'Of me?'
'Yes,' I said, 'of you.'
For it was, of course, a Hamlet Will-Speak machine, and the mannequin Hamlet sat looking blankly out at the flesh-and-blood Hamlet standing next to me.
'Can we hear a bit?' asked Hamlet excitedly.
'If you want. Here.'
I dug out a coin and placed it in the machine. There was a whirring and clicking as the dummy came to life.
'To be, or not to be,' began the mannequin in a hollow metallic voice. The machine had been built in the thirties and was now pretty much worn out. 'That is the question: Whether ’tis nobler in the mind—'
Hamlet was fascinated, like a child listening to a tape recording of their own voice for the first time.
'Is that really me?' he asked.
'The words are yours – but actors do it a lot better.'
'—or to take arms against a sea of troubles—'
'Actors?'
'Yes. Actors, playing Hamlet.'
He looked confused.
'—That flesh is heir to—'
'I don't understand.'
'Well,' I began, looking around to check that no one was listening, 'you know that you are Hamlet, from Shakespeare's Hamlet?
'Yes?'
'—To die, to sleep; To sleep: perchance to dream—'
'Well, that's a play, and out here in the Outland, people act out that play.'
'With me?'
'Of you. Pretending to be you.'
'But I'm the real me?'
'—Who would fardels bear—'
'In a manner of speaking.'
'Ahhh,' he said after a few moments of deep thought, 'I see. Like the whole Murder of Gonzago thing.
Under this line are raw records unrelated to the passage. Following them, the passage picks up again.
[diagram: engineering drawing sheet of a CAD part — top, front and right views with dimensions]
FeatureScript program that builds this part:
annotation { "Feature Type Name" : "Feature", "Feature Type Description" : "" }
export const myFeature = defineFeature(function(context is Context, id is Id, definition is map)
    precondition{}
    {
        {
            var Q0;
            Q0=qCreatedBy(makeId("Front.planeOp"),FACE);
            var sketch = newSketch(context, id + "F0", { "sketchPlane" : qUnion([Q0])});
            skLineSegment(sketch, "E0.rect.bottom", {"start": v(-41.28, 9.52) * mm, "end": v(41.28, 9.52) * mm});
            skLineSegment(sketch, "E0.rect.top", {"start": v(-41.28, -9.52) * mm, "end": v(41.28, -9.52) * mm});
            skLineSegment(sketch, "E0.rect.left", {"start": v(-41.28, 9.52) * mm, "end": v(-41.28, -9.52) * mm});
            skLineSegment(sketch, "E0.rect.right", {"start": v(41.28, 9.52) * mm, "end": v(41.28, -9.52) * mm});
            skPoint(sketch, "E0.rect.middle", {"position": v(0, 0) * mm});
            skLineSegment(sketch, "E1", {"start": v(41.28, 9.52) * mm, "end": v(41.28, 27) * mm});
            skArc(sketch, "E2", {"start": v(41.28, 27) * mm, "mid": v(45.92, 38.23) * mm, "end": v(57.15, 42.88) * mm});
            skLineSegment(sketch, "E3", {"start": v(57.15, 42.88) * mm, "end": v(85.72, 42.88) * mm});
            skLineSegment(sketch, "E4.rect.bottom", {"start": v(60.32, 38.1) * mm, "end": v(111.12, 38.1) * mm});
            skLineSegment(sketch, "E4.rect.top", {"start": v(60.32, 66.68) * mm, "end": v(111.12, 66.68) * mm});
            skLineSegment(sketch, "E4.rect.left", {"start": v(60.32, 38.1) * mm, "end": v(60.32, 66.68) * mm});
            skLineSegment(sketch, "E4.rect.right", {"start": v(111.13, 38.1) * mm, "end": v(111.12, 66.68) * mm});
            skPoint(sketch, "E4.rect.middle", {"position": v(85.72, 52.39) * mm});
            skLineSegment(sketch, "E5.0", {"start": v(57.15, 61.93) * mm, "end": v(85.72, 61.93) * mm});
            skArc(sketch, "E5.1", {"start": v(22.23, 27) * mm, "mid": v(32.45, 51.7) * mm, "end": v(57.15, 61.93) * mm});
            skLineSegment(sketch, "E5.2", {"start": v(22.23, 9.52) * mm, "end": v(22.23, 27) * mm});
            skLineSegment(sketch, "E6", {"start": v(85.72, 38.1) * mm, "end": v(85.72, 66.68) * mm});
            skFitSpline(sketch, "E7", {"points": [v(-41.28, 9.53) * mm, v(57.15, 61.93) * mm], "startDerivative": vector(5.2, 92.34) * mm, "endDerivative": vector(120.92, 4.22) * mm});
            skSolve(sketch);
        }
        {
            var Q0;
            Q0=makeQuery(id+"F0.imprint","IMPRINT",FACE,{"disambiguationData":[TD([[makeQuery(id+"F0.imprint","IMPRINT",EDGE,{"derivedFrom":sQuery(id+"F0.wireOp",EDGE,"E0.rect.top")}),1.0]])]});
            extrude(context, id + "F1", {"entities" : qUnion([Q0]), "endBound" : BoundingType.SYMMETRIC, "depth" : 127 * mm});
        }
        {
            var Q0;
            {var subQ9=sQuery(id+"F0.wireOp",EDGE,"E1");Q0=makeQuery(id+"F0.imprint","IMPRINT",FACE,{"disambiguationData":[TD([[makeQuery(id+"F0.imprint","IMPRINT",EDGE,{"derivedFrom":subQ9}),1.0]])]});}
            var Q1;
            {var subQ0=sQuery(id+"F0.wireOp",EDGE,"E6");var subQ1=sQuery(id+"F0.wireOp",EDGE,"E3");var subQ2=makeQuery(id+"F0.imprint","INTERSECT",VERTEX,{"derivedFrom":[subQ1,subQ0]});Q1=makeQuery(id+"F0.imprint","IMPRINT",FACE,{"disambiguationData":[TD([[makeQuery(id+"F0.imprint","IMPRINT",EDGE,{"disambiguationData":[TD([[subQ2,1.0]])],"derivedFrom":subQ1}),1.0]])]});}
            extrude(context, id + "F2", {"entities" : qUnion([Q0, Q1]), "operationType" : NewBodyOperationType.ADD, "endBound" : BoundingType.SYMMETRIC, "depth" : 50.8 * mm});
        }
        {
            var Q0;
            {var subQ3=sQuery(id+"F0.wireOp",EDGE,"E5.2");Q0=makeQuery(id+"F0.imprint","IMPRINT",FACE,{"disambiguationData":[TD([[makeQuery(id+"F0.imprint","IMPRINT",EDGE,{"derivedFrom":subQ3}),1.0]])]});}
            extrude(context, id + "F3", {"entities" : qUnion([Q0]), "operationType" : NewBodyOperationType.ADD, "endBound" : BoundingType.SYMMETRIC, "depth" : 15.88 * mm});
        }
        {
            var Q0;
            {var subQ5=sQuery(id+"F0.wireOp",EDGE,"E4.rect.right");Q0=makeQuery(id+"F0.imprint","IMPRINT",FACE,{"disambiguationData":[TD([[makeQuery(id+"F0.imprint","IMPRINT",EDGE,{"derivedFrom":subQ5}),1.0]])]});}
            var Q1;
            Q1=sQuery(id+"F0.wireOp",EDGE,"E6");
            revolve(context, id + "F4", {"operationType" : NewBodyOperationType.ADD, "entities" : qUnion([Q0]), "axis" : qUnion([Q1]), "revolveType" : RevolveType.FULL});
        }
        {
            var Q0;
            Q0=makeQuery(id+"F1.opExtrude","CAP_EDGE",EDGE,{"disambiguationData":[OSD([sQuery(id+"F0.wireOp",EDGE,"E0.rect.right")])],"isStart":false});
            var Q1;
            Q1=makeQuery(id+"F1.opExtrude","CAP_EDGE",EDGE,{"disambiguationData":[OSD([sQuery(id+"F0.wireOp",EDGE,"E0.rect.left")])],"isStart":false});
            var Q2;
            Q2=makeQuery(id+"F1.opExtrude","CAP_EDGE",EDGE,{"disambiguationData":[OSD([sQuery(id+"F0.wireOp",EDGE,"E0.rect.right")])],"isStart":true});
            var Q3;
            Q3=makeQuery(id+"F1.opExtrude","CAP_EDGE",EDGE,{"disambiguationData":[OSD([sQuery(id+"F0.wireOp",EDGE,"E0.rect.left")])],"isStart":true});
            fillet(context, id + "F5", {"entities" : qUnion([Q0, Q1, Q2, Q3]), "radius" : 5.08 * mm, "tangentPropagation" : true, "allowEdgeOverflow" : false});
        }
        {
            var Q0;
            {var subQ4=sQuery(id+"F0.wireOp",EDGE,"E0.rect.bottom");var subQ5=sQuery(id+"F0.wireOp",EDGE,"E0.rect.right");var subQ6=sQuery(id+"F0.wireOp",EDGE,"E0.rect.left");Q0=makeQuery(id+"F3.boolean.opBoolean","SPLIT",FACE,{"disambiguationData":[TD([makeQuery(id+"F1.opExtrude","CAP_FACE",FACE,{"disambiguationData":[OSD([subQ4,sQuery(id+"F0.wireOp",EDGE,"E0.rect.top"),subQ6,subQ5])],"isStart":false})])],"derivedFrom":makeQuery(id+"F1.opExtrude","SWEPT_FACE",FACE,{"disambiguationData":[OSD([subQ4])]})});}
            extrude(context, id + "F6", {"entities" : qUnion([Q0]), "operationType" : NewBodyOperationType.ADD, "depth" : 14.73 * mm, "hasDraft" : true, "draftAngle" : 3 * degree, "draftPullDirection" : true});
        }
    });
I wondered how it all worked. Can we go and see me some time?'
'I . . . suppose,' I answered uneasily. 'Do you really want to?'
'—from whose bourn No traveller returns—'
'Of course. I've heard that some people in the Outland think I am a dithering twit unable to make up his mind rather than a dynamic leader of men, and these "play" things you describe will prove it to me one way or the other.'
I tried to think of the movie in which he prevaricates the least.